ACAİP YAZILAR

Trump geliyormuş demek S-400’lerden vazgeçiyoruz


Yandaş-tetikçi medya geçen hafta içinde müthiş bir müjde verdi.
“Amerika Başkanı Donald Trump Türkiye’ye gelecek.”
Hesapta dış düşmanların odağında Amerika var ama Trump başka iktidar için Ancak Trump geliyor diye neredeyse düğün bayram ilan edilecek.
Nitekim saraydan “Trump davetimizi kabul etti, Türkiye’ye gelecek” açıklaması yapınca yandaş-tetikçi medya da bunu “müjde haber” kıvamında duyurdu.
Gerçi saraydan gelen açıklama biraz kahve falını andırıyordu.
Hani “üç vakte kadar” lafı vardır ya kahve fallarında, işte Trump’ın gelişi de “Temmuz başı da olabilir, temmuz sonu da, belki de ağustos ayında olur” türü cümlelerle duyuruldu.
Olsun, Trump gelecek ya, ne zaman isterse o zaman gelir, bunu mu dert edeceğiz, bize sadece sevinmek düşer.
Tabii yine de insanın aklına Trump’un geleceği söylenen tarih aralığı biraz kafa karıştırıcı.

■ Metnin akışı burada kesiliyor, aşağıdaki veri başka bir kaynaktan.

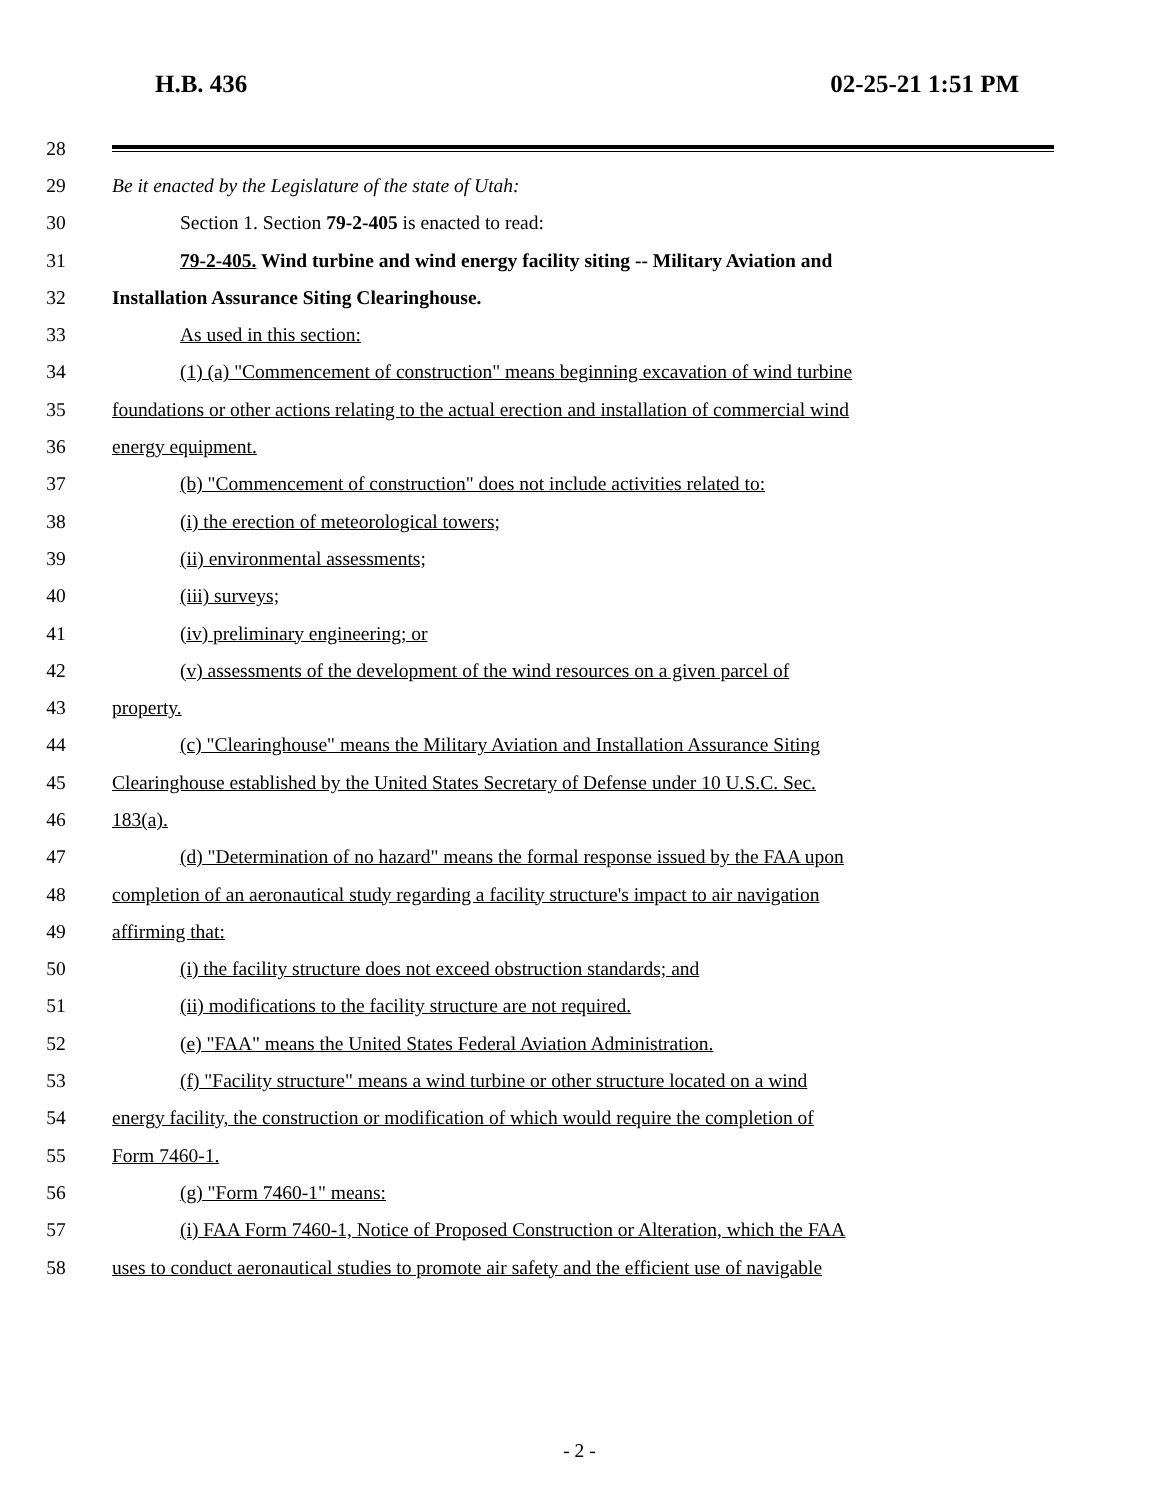H.B. 436 02-25-21 1:51 PM
28
29 Be it enacted by the Legislature of the state of Utah:
30 Section 1. Section 79-2-405 is enacted to read:
31 79-2-405. Wind turbine and wind energy facility siting -- Military Aviation and
32 Installation Assurance Siting Clearinghouse.
33 As used in this section:
34 (1) (a) "Commencement of construction" means beginning excavation of wind turbine
35 foundations or other actions relating to the actual erection and installation of commercial wind
36 energy equipment.
37 (b) "Commencement of construction" does not include activities related to:
38 (i) the erection of meteorological towers;
39 (ii) environmental assessments;
40 (iii) surveys;
41 (iv) preliminary engineering; or
42 (v) assessments of the development of the wind resources on a given parcel of
43 property.
44 (c) "Clearinghouse" means the Military Aviation and Installation Assurance Siting
45 Clearinghouse established by the United States Secretary of Defense under 10 U.S.C. Sec.
46 183(a).
47 (d) "Determination of no hazard" means the formal response issued by the FAA upon
48 completion of an aeronautical study regarding a facility structure's impact to air navigation
49 affirming that:
50 (i) the facility structure does not exceed obstruction standards; and
51 (ii) modifications to the facility structure are not required.
52 (e) "FAA" means the United States Federal Aviation Administration.
53 (f) "Facility structure" means a wind turbine or other structure located on a wind
54 energy facility, the construction or modification of which would require the completion of
55 Form 7460-1.
56 (g) "Form 7460-1" means:
57 (i) FAA Form 7460-1, Notice of Proposed Construction or Alteration, which the FAA
58 uses to conduct aeronautical studies to promote air safety and the efficient use of navigable
- 2 -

Çünkü  “Dış güçlere karşı aslanlar gibi direnip Ruslardan S-400 alıyoruz” ya, işte o füzelerin geliş tarihi de aşağı yukarı aynı.
Bu durumda Trump’ın gelişi ile S-400’lerin teslimatı aynı sırada olacak gibi.
Bir de bakmışsınız S-400’lerin teslim törenine hazır gelmişken Trump da katılır.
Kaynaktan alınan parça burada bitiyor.